In any event, while there may be a case out there based on post-sale duty to warn that does not need expert testimony, this does not appear to be one of them. In this case, an expert would be extremely useful in ascertaining the adequacy and timing of Harley-Davidson's recall investigation and eventual recall of the clutch system. For example, an expert is needed to opine on exactly when Harley-Davidson had specific, concrete knowledge that the clutch system was a defect that clearly implicated the safety of the motorcycles-not simply that there may be an issue with the clutch system that could use updating. Such evidence is needed to impose a post-sale duty to warn pursuant to Walton, 610 A.2d at 459, in which the duty was based on the defendant's "subsequent, undisputed knowledge of the defect." See also Lynn, 894 F.Supp.2d at 642 (Walton claim fails for lack of evidence that defendant had "actual, concrete, and undisputed knowledge" of specific safety defect in golf carts).

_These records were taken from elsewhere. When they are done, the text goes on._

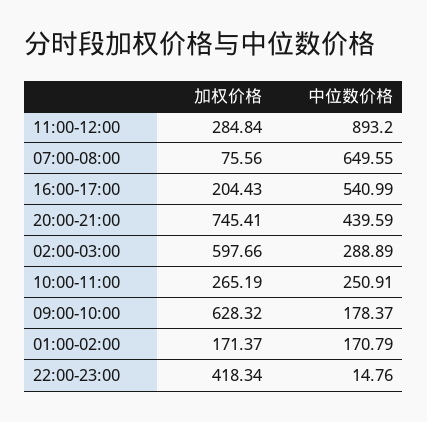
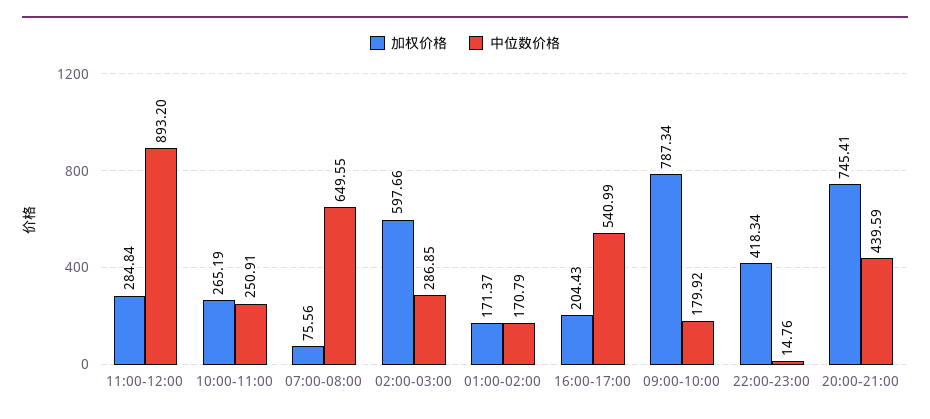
中位数价格, 02:00-03:00: 288.89 -> 286.85
加权价格, 09:00-10:00: 628.32 -> 787.34
中位数价格, 09:00-10:00: 178.37 -> 179.92

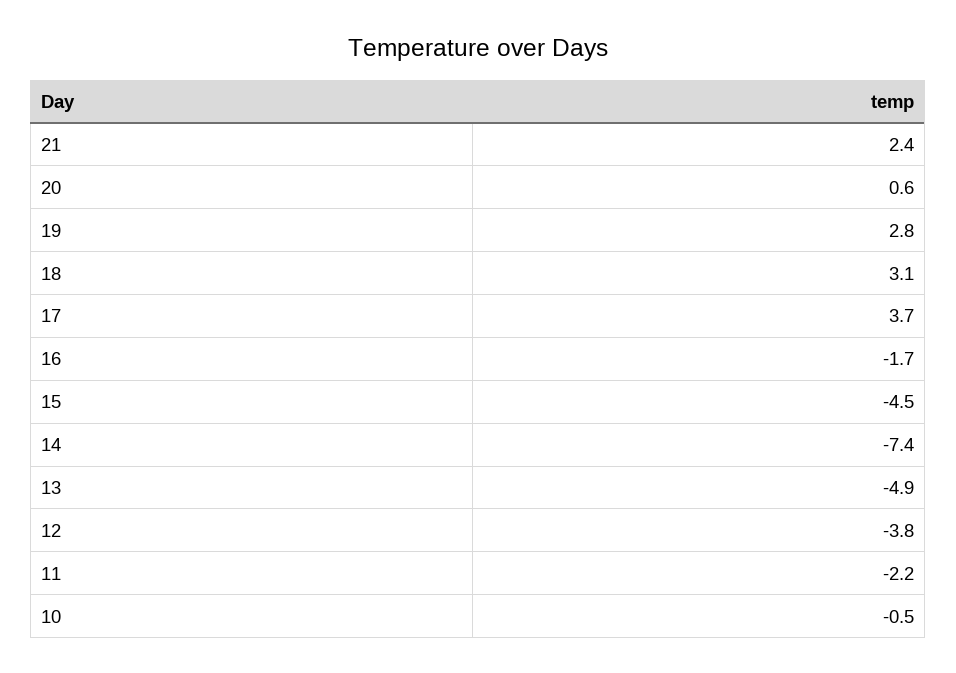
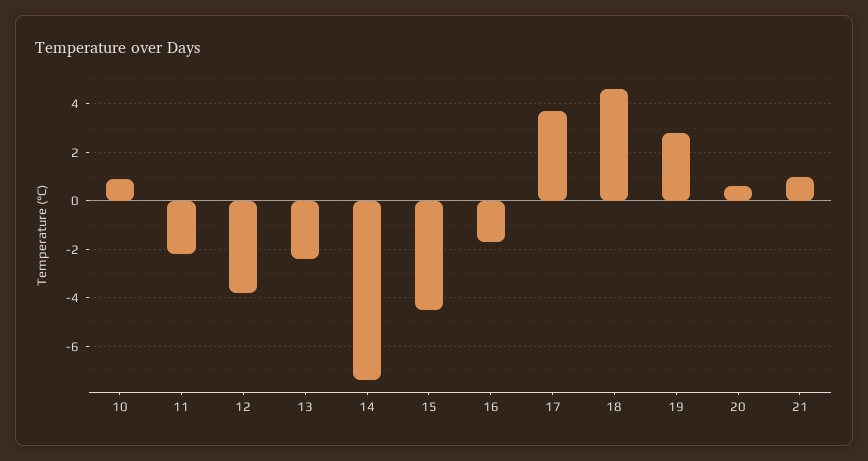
21: 2.4 -> 1
18: 3.1 -> 4.5
13: -4.9 -> -2.5
10: -0.5 -> 1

Dr. Hallman was able to opine based on the complete factual record (including Conklin's crash) that the clutch defect constituted a serious safety issue. (Doc. 32-9). But, for the failure to warn claim, expert testimony is needed for the jury to understand precisely when Harley-Davidson had knowledge that the clutch failure constituted a serious safety issue, potentially implicating its post-sale duty to warn its customers. An expert could also opine on the progression of the recall investigation in relation to industry or administrative standards: e.g., Did Harley-Davidson follow accepted procedure when investigating the clutch failure, or did it impermissibly drag its feet throughout? Should Harley-Davidson have warned all of its customers of a clutch issue when it became aware of one alleged crash in Korea that apparently involved a clutch malfunction (Doc. 32-5), or was its warning after months of testing and field data analysis adequate when measured against industry standards? This testimony and the like would be seriously helpful to a jury but is completely absent here.
Absent expert testimony, the hypothetical jury is left with the evidence of Harley-Davidson's recall investigation, which lasted approximately from April 2018 to October 2018 and culminated in a recall, but no evidence or expert opinion suggesting the investigation was untimely, inadequate, or otherwise violated a purported post-sale duty to warn.

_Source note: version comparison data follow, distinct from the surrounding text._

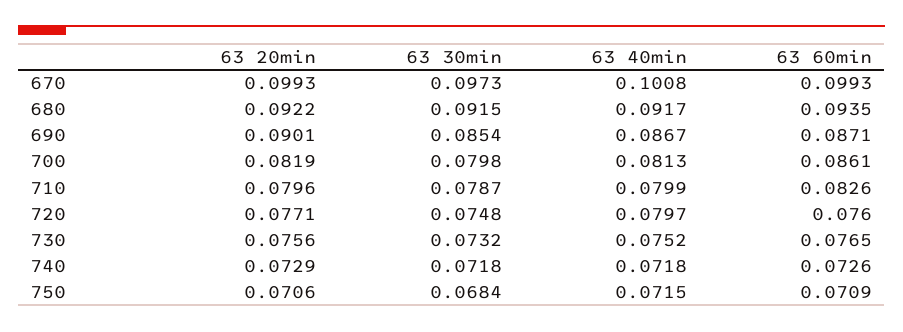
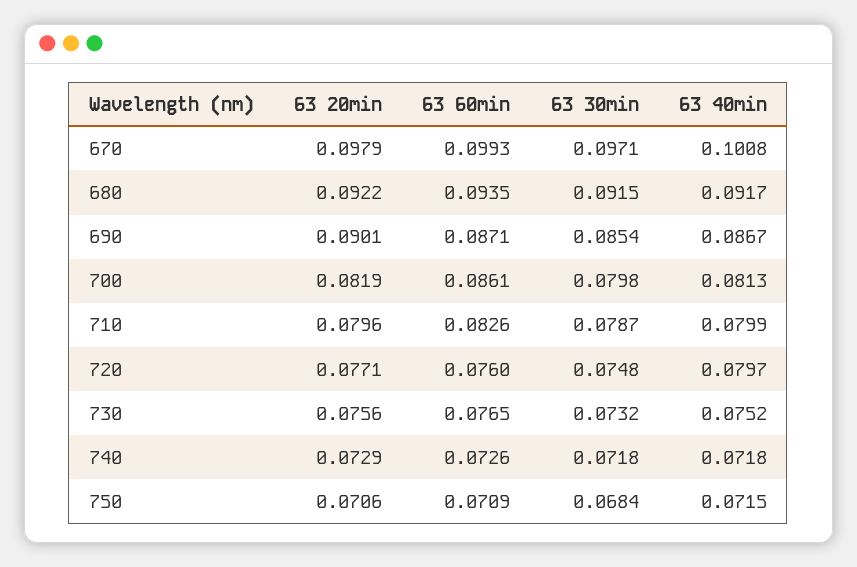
63 20min, 670: 0.0993 -> 0.0979
63 30min, 670: 0.0973 -> 0.0971

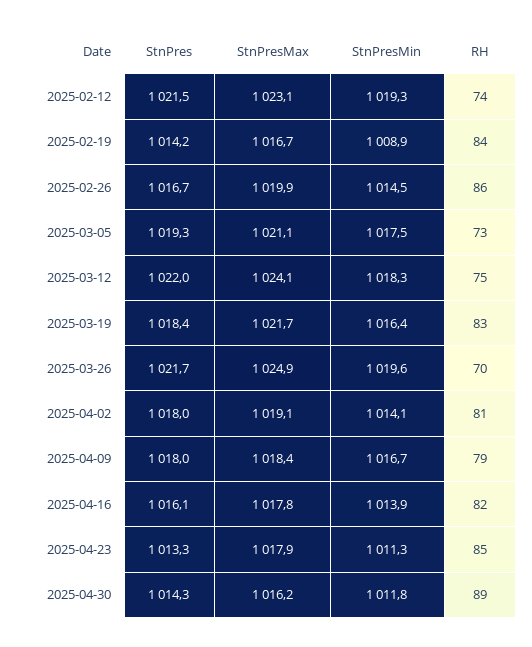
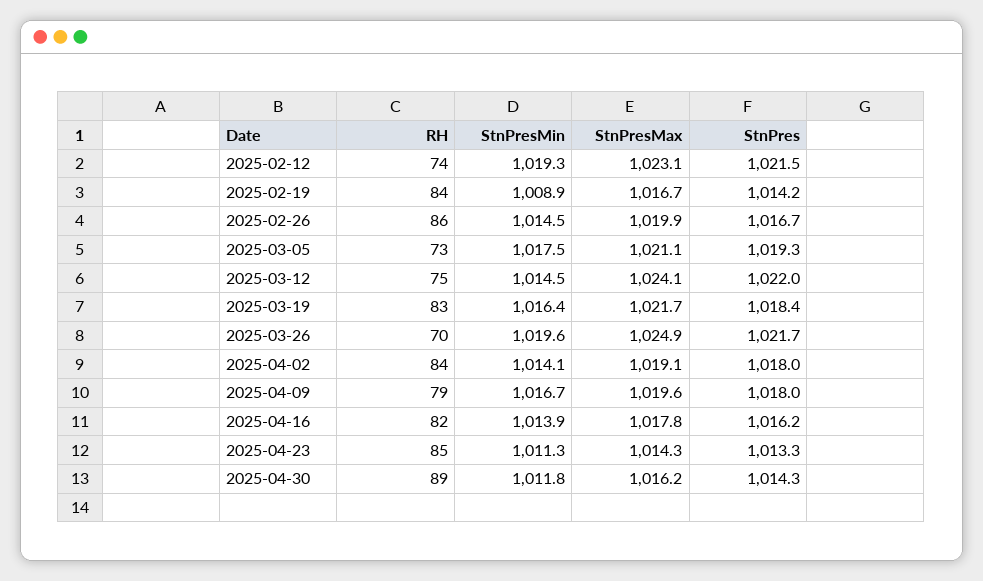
StnPresMin, 2025-03-12: 1018.3 -> 1014.5
RH, 2025-04-02: 81 -> 84
StnPresMax, 2025-04-09: 1018.4 -> 1019.6
StnPres, 2025-04-16: 1016.1 -> 1016.2
StnPresMax, 2025-04-23: 1017.9 -> 1014.3

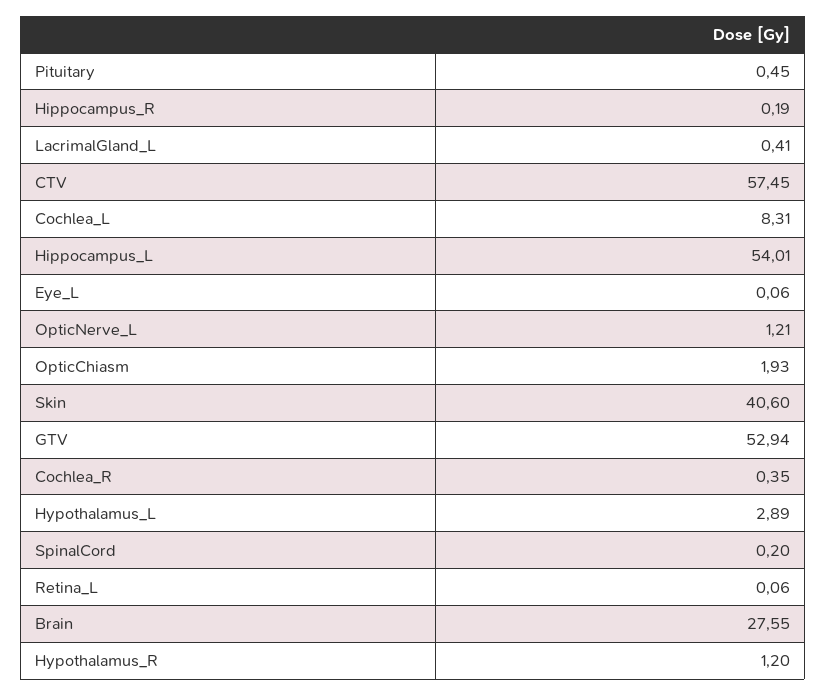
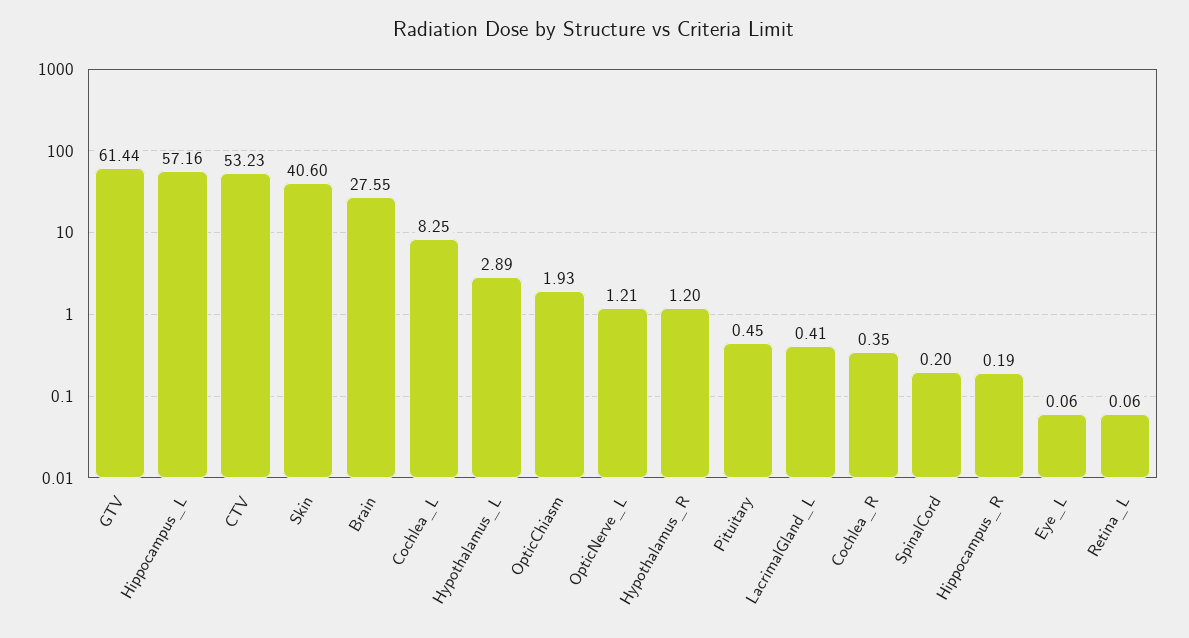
CTV: 57.45 -> 53.23
Cochlea_L: 8.31 -> 8.25
Hippocampus_L: 54.01 -> 57.16
GTV: 52.94 -> 61.44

Therefore, the court finds summary judgment is appropriate in Harley-Davidson's favor. Summary judgment is thus also appropriate on Conklin's claim for punitive damages, which is based on Harley-Davidson's failure to warn. Lastly, Conklin concedes his failure to test claim, for which the court will also enter summary judgment in Harley-Davidson's favor.
IV. Conclusion
In light of the foregoing, Haley-Davidson's motion for partial summary judgment (Doc. 29) is GRANTED in part and DENIED in part. The motion is DENIED with respect to Conklin's manufacturing defect claim and GRANTED with respect to Conklin's failure to warn/communicate, failure to test, and punitive damages claims. An appropriate order follows.